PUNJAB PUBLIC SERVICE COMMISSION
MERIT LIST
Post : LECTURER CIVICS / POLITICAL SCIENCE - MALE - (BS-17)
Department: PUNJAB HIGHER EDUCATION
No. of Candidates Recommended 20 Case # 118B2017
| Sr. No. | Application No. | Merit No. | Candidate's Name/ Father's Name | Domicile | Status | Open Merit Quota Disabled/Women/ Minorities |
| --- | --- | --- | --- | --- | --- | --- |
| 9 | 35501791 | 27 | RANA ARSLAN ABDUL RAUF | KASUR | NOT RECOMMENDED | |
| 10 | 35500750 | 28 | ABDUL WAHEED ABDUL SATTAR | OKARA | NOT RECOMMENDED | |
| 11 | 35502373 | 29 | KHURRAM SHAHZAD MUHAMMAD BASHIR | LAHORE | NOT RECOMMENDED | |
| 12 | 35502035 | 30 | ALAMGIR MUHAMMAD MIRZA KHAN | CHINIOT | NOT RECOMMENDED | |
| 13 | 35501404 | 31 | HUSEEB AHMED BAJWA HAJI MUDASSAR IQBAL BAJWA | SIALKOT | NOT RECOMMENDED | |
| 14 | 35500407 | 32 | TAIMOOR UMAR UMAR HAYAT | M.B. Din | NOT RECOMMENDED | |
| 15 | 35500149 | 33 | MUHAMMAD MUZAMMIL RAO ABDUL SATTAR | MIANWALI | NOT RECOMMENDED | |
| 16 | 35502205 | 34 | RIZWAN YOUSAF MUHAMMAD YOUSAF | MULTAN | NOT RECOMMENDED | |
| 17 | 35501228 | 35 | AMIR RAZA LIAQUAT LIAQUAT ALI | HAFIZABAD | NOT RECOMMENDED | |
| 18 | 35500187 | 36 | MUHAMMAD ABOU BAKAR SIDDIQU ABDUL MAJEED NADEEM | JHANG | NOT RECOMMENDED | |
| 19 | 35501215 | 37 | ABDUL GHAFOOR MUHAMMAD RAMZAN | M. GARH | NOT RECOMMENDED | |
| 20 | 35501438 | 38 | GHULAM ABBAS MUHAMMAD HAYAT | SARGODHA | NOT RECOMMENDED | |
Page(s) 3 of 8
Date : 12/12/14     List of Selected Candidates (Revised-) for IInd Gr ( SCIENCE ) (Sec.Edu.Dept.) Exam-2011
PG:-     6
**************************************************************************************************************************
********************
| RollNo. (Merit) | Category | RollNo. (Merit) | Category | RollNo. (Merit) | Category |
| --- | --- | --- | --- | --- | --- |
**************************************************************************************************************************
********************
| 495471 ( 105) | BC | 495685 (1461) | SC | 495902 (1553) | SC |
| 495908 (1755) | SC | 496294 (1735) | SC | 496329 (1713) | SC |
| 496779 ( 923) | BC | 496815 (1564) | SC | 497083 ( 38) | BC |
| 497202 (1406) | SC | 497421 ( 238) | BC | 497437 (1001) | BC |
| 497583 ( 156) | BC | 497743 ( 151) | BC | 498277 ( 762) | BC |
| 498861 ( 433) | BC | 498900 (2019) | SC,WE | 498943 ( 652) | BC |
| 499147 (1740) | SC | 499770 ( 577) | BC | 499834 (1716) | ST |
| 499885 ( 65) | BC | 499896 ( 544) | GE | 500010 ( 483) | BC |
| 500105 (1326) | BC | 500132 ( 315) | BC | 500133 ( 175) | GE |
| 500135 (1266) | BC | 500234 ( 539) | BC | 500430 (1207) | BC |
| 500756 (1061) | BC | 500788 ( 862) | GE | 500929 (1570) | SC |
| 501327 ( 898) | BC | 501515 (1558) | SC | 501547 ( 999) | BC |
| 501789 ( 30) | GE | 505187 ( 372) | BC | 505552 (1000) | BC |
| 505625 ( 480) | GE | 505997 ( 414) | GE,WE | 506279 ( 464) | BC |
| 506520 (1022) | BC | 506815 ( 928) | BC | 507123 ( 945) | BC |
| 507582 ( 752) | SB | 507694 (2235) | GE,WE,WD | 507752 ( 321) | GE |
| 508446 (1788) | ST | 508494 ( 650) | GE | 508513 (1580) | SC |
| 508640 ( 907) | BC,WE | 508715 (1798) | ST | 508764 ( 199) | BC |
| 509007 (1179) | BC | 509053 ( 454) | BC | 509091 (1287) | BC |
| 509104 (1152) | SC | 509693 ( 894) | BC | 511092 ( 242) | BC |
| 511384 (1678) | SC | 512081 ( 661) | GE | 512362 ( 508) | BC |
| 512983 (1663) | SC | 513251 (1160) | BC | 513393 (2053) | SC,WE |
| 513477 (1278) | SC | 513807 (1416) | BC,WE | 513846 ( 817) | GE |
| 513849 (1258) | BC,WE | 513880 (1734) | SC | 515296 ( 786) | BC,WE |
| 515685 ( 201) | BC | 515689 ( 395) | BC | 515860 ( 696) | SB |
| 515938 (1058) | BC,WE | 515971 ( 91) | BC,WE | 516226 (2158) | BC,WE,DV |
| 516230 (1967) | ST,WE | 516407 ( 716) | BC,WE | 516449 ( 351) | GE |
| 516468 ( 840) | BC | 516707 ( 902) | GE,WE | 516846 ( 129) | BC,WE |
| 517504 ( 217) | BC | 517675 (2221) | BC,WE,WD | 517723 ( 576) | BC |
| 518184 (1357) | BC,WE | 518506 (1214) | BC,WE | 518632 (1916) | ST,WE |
_ _ _
* [Your goal] Write out every entry again so that each line matches the original exactly.

* [Result of this task]
PUNJAB PUBLIC SERVICE COMMISSION
MERIT LIST
Post : LECTURER CIVICS / POLITICAL SCIENCE - MALE - (BS-17)
Department: PUNJAB HIGHER EDUCATION
No. of Candidates Recommended 20 Case # 118B2017
| Sr. No. | Application No. | Merit No. | Candidate's Name/ Father's Name | Domicile | Status | Open Merit Quota Disabled/Women/ Minorities |
| --- | --- | --- | --- | --- | --- | --- |
| 9 | 35501791 | 27 | RANA ARSLAN ABDUL RAUF | KASUR | NOT RECOMMENDED | |
| 10 | 35500750 | 28 | ABDUL WAHEED ABDUL SATTAR | OKARA | NOT RECOMMENDED | |
| 11 | 35502373 | 29 | KHURRAM SHAHZAD MUHAMMAD BASHIR | LAHORE | NOT RECOMMENDED | |
| 12 | 35502035 | 30 | ALAMGIR MUHAMMAD MIRZA KHAN | CHINIOT | NOT RECOMMENDED | |
| 13 | 35501404 | 31 | HUSEEB AHMED BAJWA HAJI MUDASSAR IQBAL BAJWA | SIALKOT | NOT RECOMMENDED | |
| 14 | 35500407 | 32 | TAIMOOR UMAR UMAR HAYAT | M.B. Din | NOT RECOMMENDED | |
| 15 | 35500149 | 33 | MUHAMMAD MUZAMMIL RAO ABDUL SATTAR | MIANWALI | NOT RECOMMENDED | |
| 16 | 35502205 | 34 | RIZWAN YOUSAF MUHAMMAD YOUSAF | MULTAN | NOT RECOMMENDED | |
| 17 | 35501228 | 35 | AMIR RAZA LIAQUAT LIAQUAT ALI | HAFIZABAD | NOT RECOMMENDED | |
| 18 | 35500187 | 36 | MUHAMMAD ABOU BAKAR SIDDIQU ABDUL MAJEED NADEEM | JHANG | NOT RECOMMENDED | |
| 19 | 35501215 | 37 | ABDUL GHAFOOR MUHAMMAD RAMZAN | M. GARH | NOT RECOMMENDED | |
| 20 | 35501438 | 38 | GHULAM ABBAS MUHAMMAD HAYAT | SARGODHA | NOT RECOMMENDED | |
Page(s) 3 of 8
Date : 12/12/14     List of Selected Candidates (Revised-) for IInd Gr ( SCIENCE ) (Sec.Edu.Dept.) Exam-2011
PG:-     6
**************************************************************************************************************************
********************
| RollNo. (Merit) | Category | RollNo. (Merit) | Category | RollNo. (Merit) | Category |
| --- | --- | --- | --- | --- | --- |
**************************************************************************************************************************
********************
| 495471 ( 105) | BC | 495685 (1461) | SC | 495902 (1553) | SC |
| 495908 (1755) | SC | 496294 (1735) | SC | 496329 (1713) | SC |
| 496779 ( 923) | BC | 496815 (1564) | SC | 497083 ( 38) | BC |
| 497202 (1406) | SC | 497421 ( 238) | BC | 497437 (1001) | BC |
| 497583 ( 156) | BC | 497743 ( 151) | BC | 498277 ( 762) | BC |
| 498861 ( 433) | BC | 498900 (2019) | SC,WE | 498943 ( 652) | BC |
| 499147 (1740) | SC | 499770 ( 577) | BC | 499834 (1716) | ST |
| 499885 ( 65) | BC | 499896 ( 544) | GE | 500010 ( 483) | BC |
| 500105 (1326) | BC | 500132 ( 315) | BC | 500133 ( 175) | GE |
| 500135 (1266) | BC | 500234 ( 539) | BC | 500430 (1207) | BC |
| 500756 (1061) | BC | 500788 ( 862) | GE | 500929 (1570) | SC |
| 501327 ( 898) | BC | 501515 (1558) | SC | 501547 ( 999) | BC |
| 501789 ( 30) | GE | 505187 ( 372) | BC | 505552 (1000) | BC |
| 505625 ( 480) | GE | 505997 ( 414) | GE,WE | 506279 ( 464) | BC |
| 506520 (1022) | BC | 506815 ( 928) | BC | 507123 ( 945) | BC |
| 507582 ( 752) | SB | 507694 (2235) | GE,WE,WD | 507752 ( 321) | GE |
| 508446 (1788) | ST | 508494 ( 650) | GE | 508513 (1580) | SC |
| 508640 ( 907) | BC,WE | 508715 (1798) | ST | 508764 ( 199) | BC |
| 509007 (1179) | BC | 509053 ( 454) | BC | 509091 (1287) | BC |
| 509104 (1152) | SC | 509693 ( 894) | BC | 511092 ( 242) | BC |
| 511384 (1678) | SC | 512081 ( 661) | GE | 512362 ( 508) | BC |
| 512983 (1663) | SC | 513251 (1160) | BC | 513393 (2053) | SC,WE |
| 513477 (1278) | SC | 513807 (1416) | BC,WE | 513846 ( 817) | GE |
| 513849 (1258) | BC,WE | 513880 (1734) | SC | 515296 ( 786) | BC,WE |
| 515685 ( 201) | BC | 515689 ( 395) | BC | 515860 ( 696) | SB |
| 515938 (1058) | BC,WE | 515971 ( 91) | BC,WE | 516226 (2158) | BC,WE,DV |
| 516230 (1967) | ST,WE | 516407 ( 716) | BC,WE | 516449 ( 351) | GE |
| 516468 ( 840) | BC | 516707 ( 902) | GE,WE | 516846 ( 129) | BC,WE |
| 517504 ( 217) | BC | 517675 (2221) | BC,WE,WD | 517723 ( 576) | BC |
| 518184 (1357) | BC,WE | 518506 (1214) | BC,WE | 518632 (1916) | ST,WE |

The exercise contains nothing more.